Les deux méthodes qui n'en font qu'une

Publié le par Jacobin

 

Certes la loi a été votée et les manifestants sont rentrés chez eux. Mais il n'est au pouvoir de personne d'effacer que huit manifestations massives viennent d'avoir lieu et que le pays a été au bord de la grève générale. Le gouvernement n'a pas reculé, mais les manifestants n'ont pas l'impression d'avoir perdu. Ils n'ont pas renoncé à faire reculer ce gouvernement ou un autre.

Qu'avons-nous vu? Un affrontement entre deux volontés. D'un côté, trois consensus droite-gauche. D'abord sur la nécessité d'une réforme des retraites, sans un mot sur les causes réelles des « déficits » sociaux, donc avec la volonté de respecter les engagements de Lisbonne pris par Chirac et Jospin. Cet accord était doublé d'un consensus de « l'intersyndicale » pour refuser de dire « retrait ». Et enfin l'accord de Chérèque et du gouvernement sur la retraite par points tentait d'ouvrir grand la porte aux fonds de pension. Face à ces consensus, une classe ouvrière qui calmement exigeait son droit, refusait à la fois les reculs déjà imposés et surtout la perspective d'une déchéance annoncée de ses conditions de vie en exigeant le retrait de cette contre-réforme.

Existe-t-il une alternative aujourd'hui?

Fillon a déclaré le 3 novembre : « Ce à quoi nous avons assisté ces dernières semaines c’est, en tout cas je l’espère, les derniers soubresauts d’un modèle ancien. ». Fillon regrette que la loi du 20 août 2008 sur la représentativité ne s'applique pas encore pleinement, et espère que toutes les contre-réformes seront à l'avenir élaborées et appliquées par le « dialogue social », c'est-à-dire avec les syndicats qu'il aura choisis. Vieux rêve corporatiste récurrent mais auquel le consensus redonne une actualité.

En effet, François Hollande n'a-t-il pas déclaré de son côté : « « Celui qui sera élu à gauche devra faire une séance longue, plusieurs mois même, de dialogue social sur trois enjeux : l’emploi, la protection sociale et les conditions de travail (...). J’appelle ça les assises de la démocratie sociale. ». Le Guen, proche de DSK, ne dit pas autre chose avec sa proposition de rechercher un « compromis social » qui « implique que tout le monde fasse des efforts ». Et, comme de ce côté-là on nous promet (Bianco) « du sang et des larmes »si la gauche revient au pouvoir, où est la différence?

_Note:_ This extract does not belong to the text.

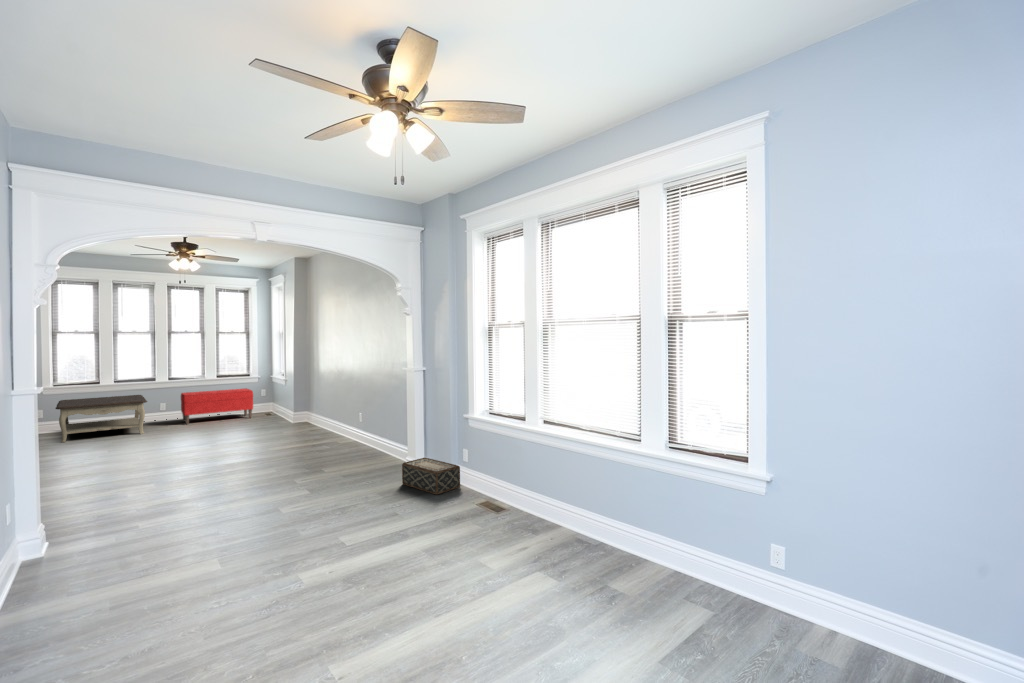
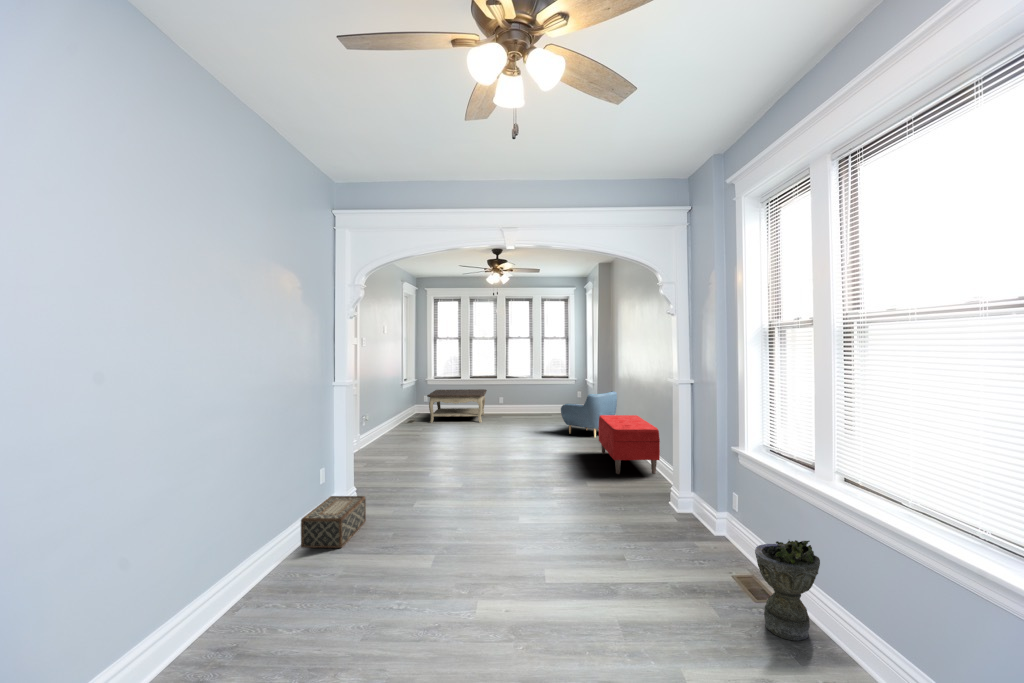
armchair: none [258,385,318,432] -> present [561,391,617,437]
bench: present [181,388,253,424] -> present [599,415,660,474]
woven basket: present [402,458,460,495] -> present [301,496,366,548]
planter: none [501,463,537,527] -> present [755,540,820,641]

La méthode Hollande rejoint donc celle de Fillon, et s'il trahit ainsi la classe ouvrière, il est au moins fidèle à ses convictions qui n'ont pas l'air d'avoir beaucoup changé depuis le temps où il secondait Jacques Delors au sein du club Témoin. La formule de son socialisme ressemble à celle du picon-citron-curaçao du César de Pagnol : la moitiè de démocratie chrétienne, la moitié de corporatisme et un quart de social-démocratie, pour la couleur.

Mais malgré ces obstacles, la classe ouvrière est têtue: elle ne peut se résoudre à ce que la messe soit dite pour les retraites! Les tenants d'un nouveau corporatisme devraient se souvenir que déjà en 1969 De Gaulle fut renvoyé dans ses foyers pour avoir voulu intégrer les syndicats au Sénat. C'est la responsabilité des militants qui croient encore au socialisme, au « socialisme maintenu », de regrouper tous ceux qui ont commencé à identifier les obstacles pour reconstruire ensemble un véritable parti socialiste et aider la classe ouvrière à gagner.